NM chief, officers at odds over shift dispute
Chief Ray Rael said that officers in the department are taking sick leave to subvert his decision to move to a five-day workweek
By Daniel J. Chacón
The Santa Fe New Mexican
SANTA FE, N.M. — Santa Fe Police Chief Ray Rael said Wednesday that he has evidence to support his claim that officers in the department are taking sick leave to subvert his decision to move to a five-day workweek.
"We're in the process of conducting a thorough evaluation. But I can tell you that a cursory evaluation has identified some trends by certain officers that cause me concern," Rael said.
"There are sick leave usage indications where some officers are perhaps calling in sick in conjunction with days off more frequently than would be expected," he added.
Rael said there is a 30 percent increase in sick leave, but police Sgt. Adam Gallegos, president of the Santa Fe Police Officers Association, said in an email, "In order for that to be true, it would take a massive conspiracy...
"This is simply not the case and [the union's] fear is that this Halloween, Chief Rael has gone on a witch hunt to justify his ridiculous accusation and will now target a very small/miniscule number of officers who may have used sick leave one too many times in conjunction with their days off."
Officers say they prefer four 10-hour days, but Rael insists his decision to move to five eight-hour days is not only more efficient but also has reduced property crime in Santa Fe.

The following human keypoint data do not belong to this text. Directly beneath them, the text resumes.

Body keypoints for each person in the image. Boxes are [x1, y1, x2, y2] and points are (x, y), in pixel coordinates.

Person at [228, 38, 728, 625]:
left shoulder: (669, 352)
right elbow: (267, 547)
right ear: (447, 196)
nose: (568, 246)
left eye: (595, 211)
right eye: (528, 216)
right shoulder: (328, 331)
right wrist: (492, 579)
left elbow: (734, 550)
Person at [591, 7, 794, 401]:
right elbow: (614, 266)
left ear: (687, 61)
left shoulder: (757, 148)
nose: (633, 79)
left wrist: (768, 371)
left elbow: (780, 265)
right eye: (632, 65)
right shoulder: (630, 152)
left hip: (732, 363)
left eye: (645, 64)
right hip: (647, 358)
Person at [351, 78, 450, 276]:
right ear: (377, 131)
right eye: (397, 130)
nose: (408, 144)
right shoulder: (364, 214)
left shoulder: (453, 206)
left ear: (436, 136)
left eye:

"My job as I understood it when I took this job was to ensure that I provided the most efficient services possible to the citizens of Santa Fe. I feel I have done that," Rael said.
City Councilor Chris Rivera said last week that he hopes Rael and the police union can hammer out a compromise. But if they can't, Rivera may take matters into his own hands.
City officials have asked for a side-by-side comparison of the pros and cons of both work schedules. But Rivera said he is considering a resolution calling for the police department to move back to four 10-hour workdays.
"I hate getting involved in matters like that, but I would consider presenting a resolution that asks the police department to go back to the four 10s schedule for retention issues, as well as hiring new personnel or even looking at getting transfers in," Rivera said.
Rivera said he doesn't want property crime to go up, but he isn't quite sure how the new schedule explains the reduction.
A former fire chief, Rivera said he doesn't believe it's the City Council's role to tell the police chief what work schedule to implement, which is why he hopes Rael and the union can work out a solution.
He added that he would "probably have had a hard time" if the council had gotten involved in such a way when he was fire chief.
"I've been through his," he said, adding that he sought the input of his employees when he implemented a new shift change at the fire department. "We went through a whole process of figuring out what was best for everyone. In the end, we put it to a vote for everyone in the department," he said.
The decision was to switch from 24 hours on, 24 hours off, to 48 hours on and 96 hours off for a year and then evaluate the new schedule.
"We tried it. They loved it. They loved the shift. I don't think they would ever go back. It was just a matter of coming together and collaborating on a new idea," he said.
Rivera said he understands the reasons Rael moved to a different shift, including budget constraints, but added that he's not sure officers had much say in the matter. "From what I can tell, morale is down," he said.
"I'm not sure it's really a cost savings because leave has gone up."
Rael said he wouldn't "venture into guessing what a councilor should or shouldn't do," but that he believes scheduling is a "management right."